I can see from this page that you can access a queue message metadata properties simply enough when they are used as a trigger, but I want to do the opposite. I have an Azure function which writes messages to a queue, but it current has the default Expiration Time and I want to set a much shorter expiration time so they only live on the queue for a very short period.

Is there a way when writing the message to the queue from the Azure Function to set the Expiration time?

Thanks

EDIT 1: One caveat is that I dont know the name of the queue ahead of time. That is part of the incoming message, so the queuename is set as a parameter of the output binding I made the change as recommended by @Mikhail.
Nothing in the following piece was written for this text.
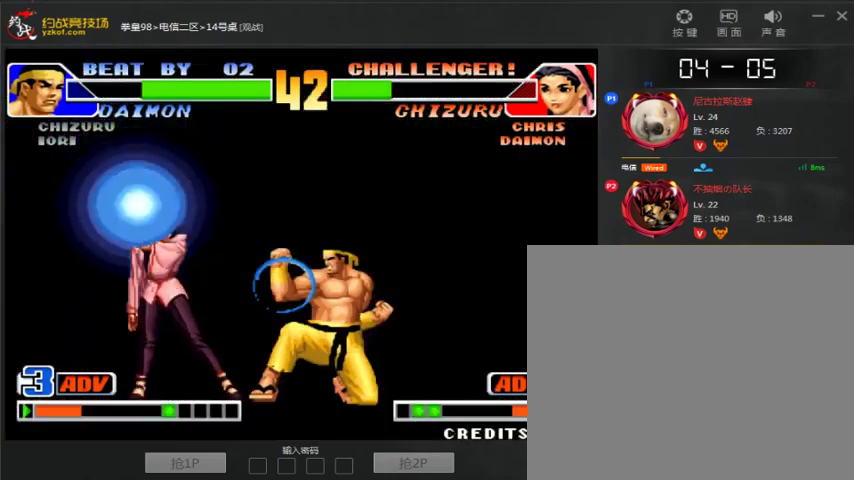
{"dt_ms": 1000, "buttons": [], "left_stick": "down-right", "events": [[433, "C", "down"], [467, "D", "down"], [600, "C", "up"], [667, "C", "down"], [767, "C", "up"], [900, "C", "down"], [1000, "C", "up"], [1000, "D", "up"]]}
Here is the function as it stands:

#r "Microsoft.WindowsAzure.Storage"
#r "Newtonsoft.Json"

using System;
using Microsoft.WindowsAzure.Storage.Queue;
using Newtonsoft.Json;

public static void Run(MyType myEventHubMessage, CloudQueue outputQueue, TraceWriter log)
{
    var deviceId = myEventHubMessage.DeviceId;
    var data = JsonConvert.SerializeObject(myEventHubMessage);
    var msg = new CloudQueueMessage(data);
    log.Info($"C# Event Hub trigger function processed a message: {deviceId}");
    outputQueue.AddMessage(msg, TimeSpan.FromMinutes(3), null, null, null);

}

public class MyType
{
  public string DeviceId { get; set; }
  public double Field1{ get; set; }
  public double Field2 { get; set; }
  public double Field3 { get; set; }
}

And the output binding in my function.json:

{
"type": "CloudQueue",
"name": "$return",
"queueName": "{DeviceId}",
"connection": "myConn",
"direction": "out"
}
like image 247
LDJ Avatar asked Jun 10 '17 11:06

LDJ


1 Answers

Change the type of your parameter to CloudQueue, then add a message manually and set the expiration time property (or rather Time To Live).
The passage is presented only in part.